Question

How do you find intercepts, extrema, points of inflections, asymptotes and graph `y=xsqrt(16-x^2)`?

Answer 1

`f(x) = x sqrt(16-x^2)` is defined for `x in [-4,4]`, has no asymptotes, intercepts `y=0` at `x_1=-4`, `x_2 = 0`, `x_3 = 4`, has an absolute minimum for `x_m=-2sqrt(2)` and absolute maximum at `x_M= 2sqrt(2)` and an inflection point for `x=0`.

Explanation:

Consider:

`f(x) = xsqrt(16-x^2)`

The function is defined for `16-x^2 >=0` that is for `x in [-4,4]` and it is continuous in its domain.

At the function is continuous in a compact domain, it cannot have asymptotes.

(1) We can find the intercepts solving the equation:

`xsqrt(16-x^2) = 0`

which yields three roots:

`x_1=-4`, `x_2 = 0`, `x_3 = 4`

(2) Calculate the first derivative:

`f'(x) = sqrt(16-x^2) -x^2/sqrt(16-x^2)= (16-x^2-x^2)/sqrt(16-x^2) = (16-2x^2)/sqrt(16-x^2)`

so `f(x)` is only differentiable in the open interval `x in (-4,4)`, and the critical points can be determined as:

`f'(x) = 0`

`(16-2x^2)/sqrt(16-x^2)=0`

`16-2x^2 = 0`

`x= +-2sqrt(2)`

Solving the inequality:

`f'(x) > 0`

we can see that:

`(16-2x^2)/sqrt(16-x^2)>0` for `abs (x) < 2sqrt(2)`

This means that `f(x)` is:

• decreasing in the interval `x in [-4,-2sqrt(2)]`

• increasing in the interval `x in [-2sqrt(2),2sqrt(2)]`

• decreasing in the interval `x in [2sqrt(2),4]`

and thus:

• `x_m = -2sqrt(2)` is a local minimum
• `x_M = 2sqrt(2)` is a local maximum

Based on Weierstrass' Theorem, as `f(x)` is continuous in a compact domain it also has absolute minimum and maximum, and we can easily check that `x_m` and `x_M` are the absolute minimum and maximum respectively.

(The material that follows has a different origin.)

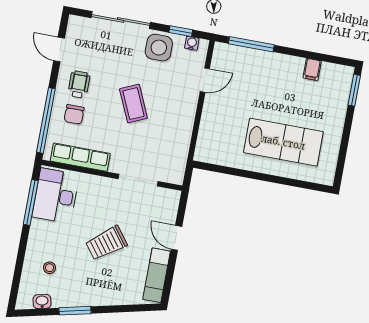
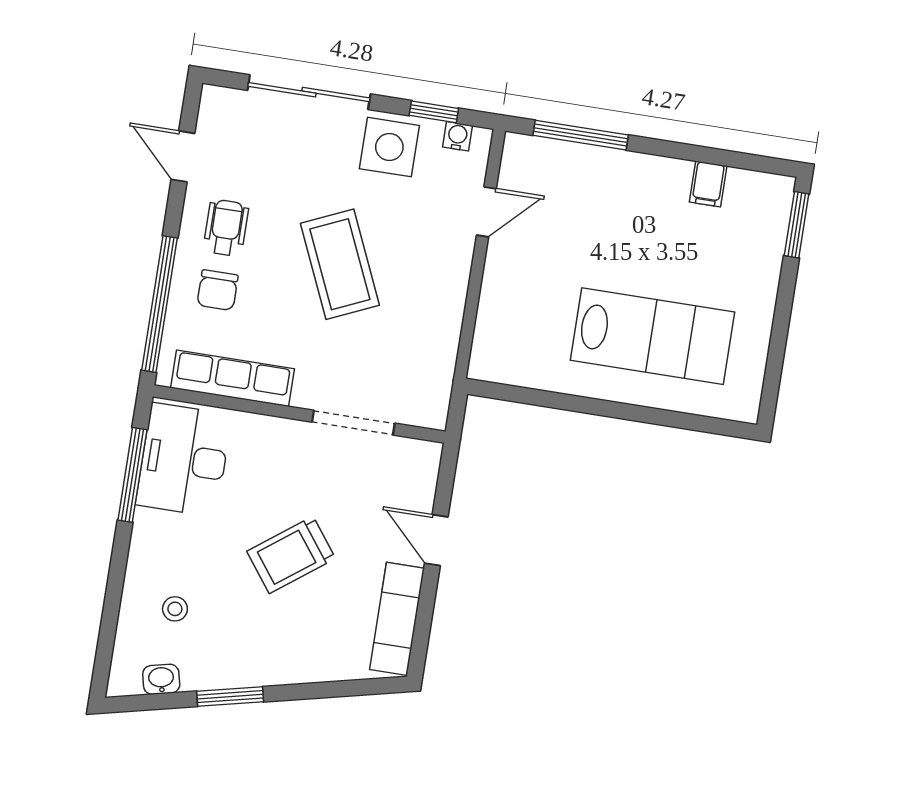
coffee table: (133, 104) -> (340, 264), width x1.36, depth x1.32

(3) We calculate the second derivative:

`f''(x) = frac (-4x sqrt(16-x^2) +x (16-2x^2) /sqrt(16-x^2)) (16-x^2)= frac (-4x (16-x^2) +x (16-2x^2) ) ((16-x^2)^(3/2))= frac (x (-64+4x^2+16-2x^2) ) ((16-x^2)^(3/2)) = frac (2x (x^2-24) ) ((16-x^2)^(3/2))`

and we can see that `f(x)`has only one inflection point in its domain at `x=0`, since `x^2-24 < 0` for `x in (-4,4)`, so that:

• `f''(x) > 0` for `x in (-4,0)` and so `f(x)` is concave up.
• `f''(x) < 0` for `x in (0,4)` and so `f(x)` is concave down.

graph{x sqrt(16-x^2) [-20, 20, -10, 10]}

Answer 2

See explanation.

Explanation:

To make y real, `x in [-4, 4]`

x-intercept ( y = 0 ) : `+-4`

The graph also passes through the origin

Upon substitution

`x = 4 sin theta`,

`y = 16 sin theta cos theta = 8 sin 2theta`, revealing that

`y in [-8, 8].`.

The graph is contained in an 8`xx`16 rectangle, and so, the

question of search for asymptote(s) does not arise.

`y'=((dy)/(d theta))/((dx)/(d theta))=(16 cos 2theta)/(4 cos theta)`

`=4cos2theta sec theta`

=0, at `theta=+-pi/4 to x = +-2sqrt 2=+-2.83`, nearly.

Max y = 8, at `theta = pi/4`

Min y = `- 8`, at `theta=-pi/4`.

`y''=((dy')/(d theta))/((dx)/(d theta)`

`=4( (-2sin 2theta sec theta+cos 2theta sec theta tan theta))`

`/(4cos theta)`

=0, only when `theta = 0` ( after simplification, sin theta is a factor in

the numerator ).

The origin is the point of inflexion ( after studying tangent-crossing -

curve, at `theta = 0`.

graph{(y-xsqrt(16-x^2))(y-8.1)(y+8.1)=0[-5, 5, -9, 9]}